Selon Friedman, toute dépense génère de l'inflation. Ce point de vue fait l'impasse sur le temps long de l'économie. Il révèle un rapport de culpabilité avec toute dépense d'argent puisque, dans son modèle, toute dépense génère de l'inflation, quelle qu'elle soit. Cette vision ne survit pas à un examen un peu minutieux.

Prenons un exemple. Si j'isole mon toit, je vais dépenser de l'argent. Cette dépense va faire pression sur l'offre et la demande: elle augmentera la demande sans augmenter l'offre  et aura tendance à augmenter les prix. À terme, l'isolation du toit va déprimer ma demande de gaz, ce qui poussera les prix vers le bas.

Nous distinguerons les dépenses et les investissements. Les dépenses sont des investissements inflationnistes et les investissements sont des dépenses déflationnistes.

  • Les investissements

Les investissements peuvent être de deux types.

- Des dépenses qui vont réduire les dépenses futures, la demande future.

Ces dépenses vont donc à terme contracter la demande, ce qui poussera les prix vers le bas. Il peut s'agir d'investissement dans les entreprises pour rendre l'outil de production plus performant, moins gourmand en énergie; il peut s'agir d'investissement de particuliers pour économiser leur consommation ou il peut s'agit d'investissements publics dans des infrastructures.

- Des dépenses qui vont augmenter la production de valeur future, l'offre future.

Il s'agit alors d'améliorer la productivité d'un outil de production. Pour un particulier, il peut s'agir de l'acquisition d'un moyen de transport qui lui permette de travailler plus loin (et avec un meilleur salaire).
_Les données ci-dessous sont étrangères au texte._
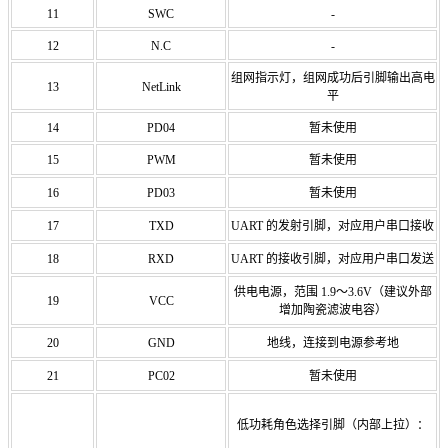
11
SWC
-
12
N.C
-
组网指示灯，组网成功后引脚输出高电
13
NetLink
平
14
PD04
暂未使用
15
PWM
暂未使用
16
PD03
暂未使用
17
TXD
UART 的发射引脚，对应用户串口接收
18
RXD
UART 的接收引脚，对应用户串口发送
供电电源，范围 1.9～3.6V（建议外部
19
VCC
增加陶瓷滤波电容）
20
GND
地线，连接到电源参考地
21
PC02
暂未使用
低功耗角色选择引脚（内部上拉）：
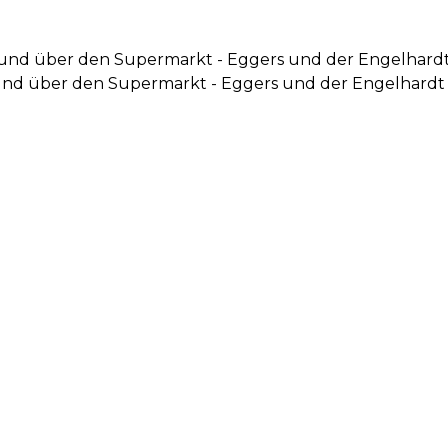
s und über den Supermarkt - Eggers und der Engelhard
 und über den Supermarkt - Eggers und der Engelhardt 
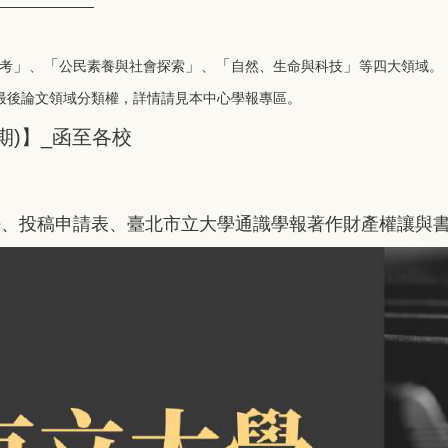
」
「
」
「
」
考
、
公民素養與社會探索
、
自然、生命與科技
等四大領域。
最後論文領域分類權，詳情請見本中心學報專區。
期)】_函至各校
法
、
投稿申請表
、
臺北市立大學通識學報著作財產權讓與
Pour la collectivité, les dépenses qui vont le plus augmenter la valeur ajoutée produite seront les soins de santé (qui rendront les travailleurs plus efficaces); l'enseignement et l'éducation (dans la mesure où ils correspondent à une augmentation des qualifications individuelles et non à une conformation à des postes, ce qui n'augmente pas la valeur ajoutée).

Il importe effectivement de considérer les acquis de qualification individuelle comme les seuls capables de créer de la valeur ajoutée hors augmentation du temps de travail. 

  • Les dépenses

Nous définirons par contre les dépenses comme des acquisitions économiques inflationnistes.
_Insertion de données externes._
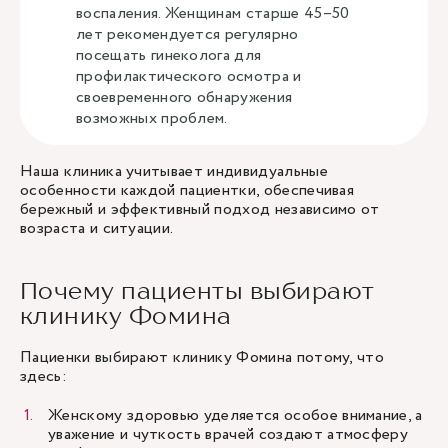
воспаления. Женщинам старше 45–50
лет рекомендуется регулярно
посещать гинеколога для
профилактического осмотра и
своевременного обнаружения
возможных проблем.
Наша клиника учитывает индивидуальные
особенности каждой пациентки, обеспечивая
бережный и эффективный подход независимо от
возраста и ситуации.
Почему пациенты выбирают
клинику Фомина
Пациенки выбирают клинику Фомина потому, что
здесь:
Женскому здоровью уделяется особое внимание, а
уважение и чуткость врачей создают атмосферу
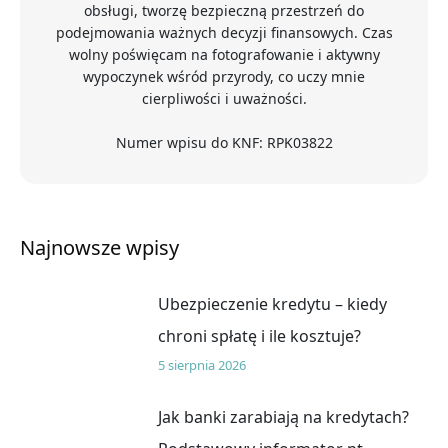
obsługi, tworzę bezpieczną przestrzeń do
podejmowania ważnych decyzji finansowych. Czas
wolny poświęcam na fotografowanie i aktywny
wypoczynek wśród przyrody, co uczy mnie
cierpliwości i uważności.
Numer wpisu do KNF: RPK03822
Najnowsze wpisy
Ubezpieczenie kredytu – kiedy
chroni spłatę i ile kosztuje?
5 sierpnia 2026
Jak banki zarabiają na kredytach?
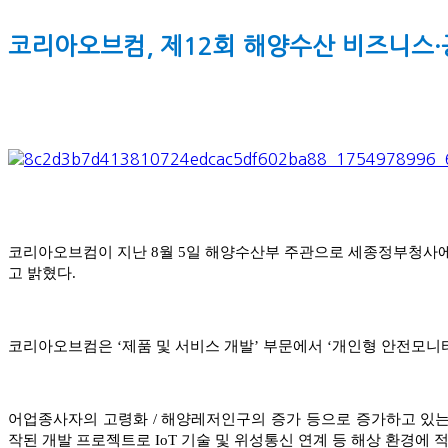
코리아오브컴, 제12회 해양수산 비즈니스
코리아오브컴이 지난 8월 5일 해양수산부 주관으로 세종정부청사에
고 밝혔다.
코리아오브컴은 ‘제품 및 서비스 개발’ 부문에서 ‘개인형 안전모니
어업종사자의 고령화 / 해양레저인구의 증가 등으로 증가하고 있
작된 개발 프로젝트로 IoT 기술 및 위성통신 연계 등 해상 환경에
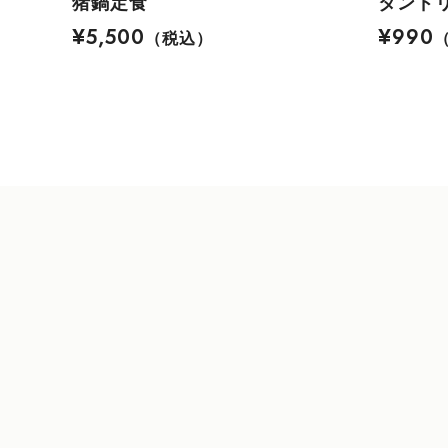
猪鍋定食
タンドリ
¥5,500
¥990
（税込）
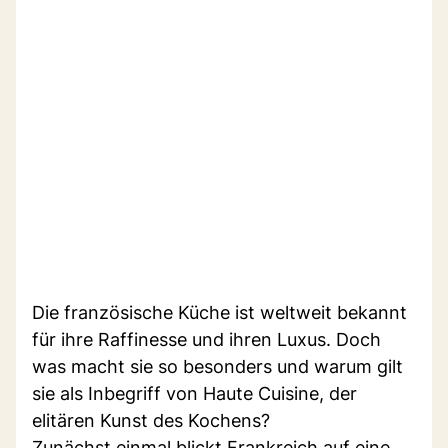
Die französische Küche ist weltweit bekannt
für ihre Raffinesse und ihren Luxus. Doch
was macht sie so besonders und warum gilt
sie als Inbegriff von Haute Cuisine, der
elitären Kunst des Kochens?
Zunächst einmal blickt Frankreich auf eine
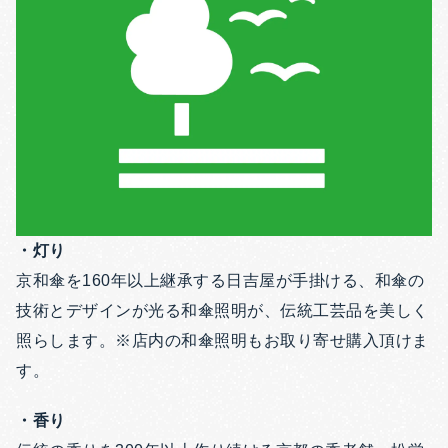
・灯り
京和傘を160年以上継承する日吉屋が手掛ける、和傘の
技術とデザインが光る和傘照明が、伝統工芸品を美しく
照らします。※店内の和傘照明もお取り寄せ購入頂けま
す。
・香り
- Les infrastructures de transport augmentent la mise en concurrence des producteurs.

Avec la concurrence accrue, la valeur ajoutée créée par unité de temps de travail diminue. Comme la valeur ajoutée globale diminue sans que la demande ne diminue, les prix auront tendance à augmenter.

 - Les très hauts revenus vont être consacrés à des dépenses somptuaires.

Celles-ci vont consommer énormément d'énergies non renouvelables - ce qui est inflationniste - et mobiliser la machine économique à des tâches ponctuelles dans une destruction dans un sacrifice rituel, dans un potlatch. Ces dépenses augmentent la demande brutalement sans générer la moindre offre et sont donc inflationnistes.